AKUTSU, M. Aplicação do Método dos Fatores de Resposta para a Determinação da Resposta Térmica de Edificações. 1983. 82 p. Dissertação (Mestrado) - Escola Politécnica, Universidade de São Paulo, São Paulo, 1983.

AKUTSU, M. Método para avaliação do desempenho térmico de edificações no Brasil. 1998. 150 p. Tese (doutorado) - Faculdade de Arquitetura e Urbanismo, Universidade de São Paulo, São Paulo, 1998.

AKUTSU, M.; BRITO, A. C. D.; CHIEPE, C. P. O efeito da capacidade térmica e da resistência térmica de paredes no desempenho térmico de habitação na cidade de São Paulo. In: Encontro Nacional de Tecnologia do Ambiente Construido, 2012, Juiz de Fora. Anais... Juiz de Fora: Antac, 2012.

ASSOCIAÇÃO BRASILEIRA DE NORMAS TÉCNICAS. NBR 15220: Desempenho Térmico de Edificações. Rio de Janeiro, 2008.

ASSOCIAÇÃO BRASILEIRA DE NORMAS TÉCNICAS. NBR 15575: Edifícios Habitacionais – Desempenho. Rio de Janeiro, 2013. Adendo 2021.

BRITO, A. C. Contribuição da inércia térmica na eficiência energética de edifícios de escritórios na cidade de São Paulo. 2015. 241p.
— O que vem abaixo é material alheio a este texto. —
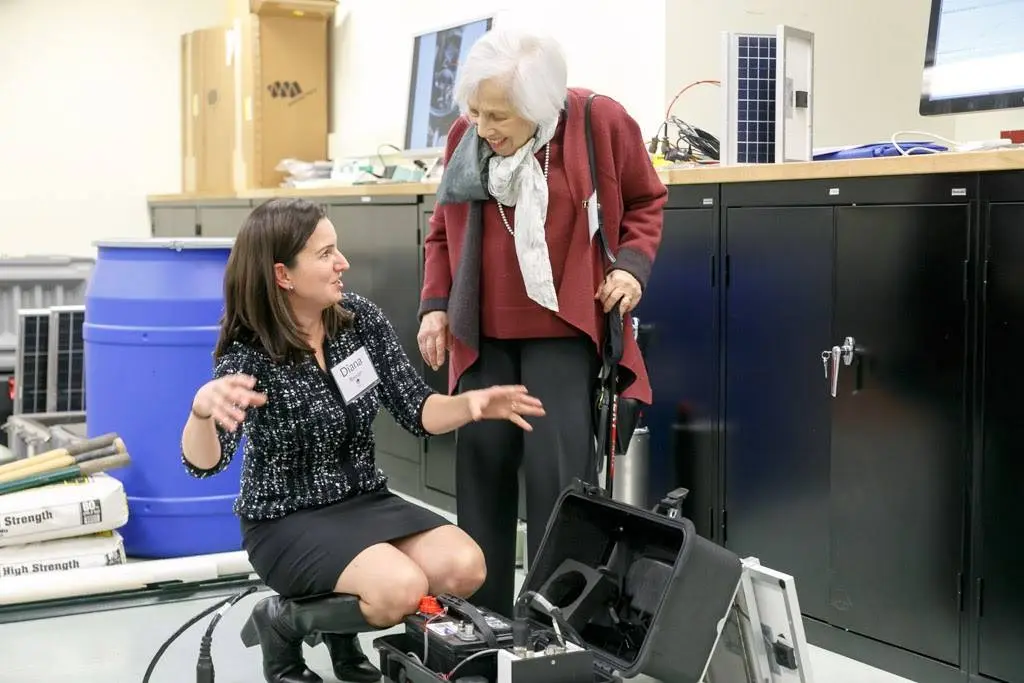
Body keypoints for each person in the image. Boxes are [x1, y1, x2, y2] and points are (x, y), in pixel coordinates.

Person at [181, 198, 546, 683]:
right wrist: (200, 412)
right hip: (287, 519)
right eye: (325, 254)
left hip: (363, 501)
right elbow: (205, 464)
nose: (343, 263)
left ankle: (339, 630)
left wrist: (471, 405)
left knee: (466, 566)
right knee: (400, 589)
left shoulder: (358, 320)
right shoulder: (249, 355)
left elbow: (416, 409)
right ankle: (282, 622)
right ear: (283, 275)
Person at [417, 27, 667, 618]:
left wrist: (630, 268)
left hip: (564, 333)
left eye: (498, 115)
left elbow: (645, 199)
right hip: (482, 336)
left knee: (559, 488)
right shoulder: (465, 135)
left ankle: (553, 628)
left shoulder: (598, 122)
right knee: (482, 481)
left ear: (540, 104)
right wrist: (435, 304)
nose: (483, 128)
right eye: (476, 112)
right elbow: (442, 230)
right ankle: (481, 624)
Tese (Doutorado) – Escola Politécnica da Universidade de São Paulo. Departamento de Engenharia Mecânica, São Paulo, 2015.

DEUTSCHES INSTITUT FÜR NORMUNG. DIN ISO 13786: Thermal performance of building components - Dynamic thermal characteristics - Calculation methods -. Brussels, 2007.

DREYFUS, J. Le Confort L'habitat en Pays Tropical. Paris: Eyrolles, 1960.

GONZALO, G. E. Manual de arquitectura bioclimática. 2a Edição. Tucumán: Nobuko / O´Gorman, 2003.

MACKEY, C. O.; WRIGHT, L. T. Summer Comfort Factors as Influenced by Thernal Properties of Building Materials. American Society of Heating and Ventilating Engineers Journal. 49,1943.

OLGYAY, V. Design with Climate. New Jersey: Princeton University Press, 1963.

RIVERO, R. Arquitetura e Clima. 2a Edição. Porto Alegre: D.C. Luzzato, 1985. 240 p.

RODRIGUES, J. W. Documentário Arquitetônico. Belo Horizonte: Editora Itatiaia; São Paulo: Editora da Universidade de São Paulo, 1979.

UNITED STATES DEPARTMENT OF ENERGY - USDOE. Energy Plus Simulation Software, 2021.